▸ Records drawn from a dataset

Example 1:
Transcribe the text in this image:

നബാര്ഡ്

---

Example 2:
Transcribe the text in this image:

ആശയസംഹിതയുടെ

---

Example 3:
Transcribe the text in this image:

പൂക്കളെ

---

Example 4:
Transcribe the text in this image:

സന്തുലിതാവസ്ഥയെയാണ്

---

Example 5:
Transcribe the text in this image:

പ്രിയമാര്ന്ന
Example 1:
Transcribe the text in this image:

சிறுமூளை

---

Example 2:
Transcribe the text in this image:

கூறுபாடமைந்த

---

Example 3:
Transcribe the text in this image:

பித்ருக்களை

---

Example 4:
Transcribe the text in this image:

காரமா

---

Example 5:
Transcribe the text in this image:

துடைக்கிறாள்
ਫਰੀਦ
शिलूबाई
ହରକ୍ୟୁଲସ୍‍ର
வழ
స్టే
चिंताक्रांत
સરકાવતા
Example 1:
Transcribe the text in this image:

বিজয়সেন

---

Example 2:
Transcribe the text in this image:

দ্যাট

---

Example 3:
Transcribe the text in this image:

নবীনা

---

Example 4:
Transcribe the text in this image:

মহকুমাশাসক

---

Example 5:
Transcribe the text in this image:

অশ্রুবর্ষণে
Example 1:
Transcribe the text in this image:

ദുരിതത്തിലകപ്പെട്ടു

▸ ACTIVITY
Until the last line is reached, keep transcribing the data exactly.

▸ YOUR RESPONSE
Example 1:
Transcribe the text in this image:

നബാര്ഡ്

---

Example 2:
Transcribe the text in this image:

ആശയസംഹിതയുടെ

---

Example 3:
Transcribe the text in this image:

പൂക്കളെ

---

Example 4:
Transcribe the text in this image:

സന്തുലിതാവസ്ഥയെയാണ്

---

Example 5:
Transcribe the text in this image:

പ്രിയമാര്ന്ന
Example 1:
Transcribe the text in this image:

சிறுமூளை

---

Example 2:
Transcribe the text in this image:

கூறுபாடமைந்த

---

Example 3:
Transcribe the text in this image:

பித்ருக்களை

---

Example 4:
Transcribe the text in this image:

காரமா

---

Example 5:
Transcribe the text in this image:

துடைக்கிறாள்
ਫਰੀਦ
शिलूबाई
ହରକ୍ୟୁଲସ୍‍ର
வழ
స్టే
चिंताक्रांत
સરકાવતા
Example 1:
Transcribe the text in this image:

বিজয়সেন

---

Example 2:
Transcribe the text in this image:

দ্যাট

---

Example 3:
Transcribe the text in this image:

নবীনা

---

Example 4:
Transcribe the text in this image:

মহকুমাশাসক

---

Example 5:
Transcribe the text in this image:

অশ্রুবর্ষণে
Example 1:
Transcribe the text in this image:

ദുരിതത്തിലകപ്പെട്ടു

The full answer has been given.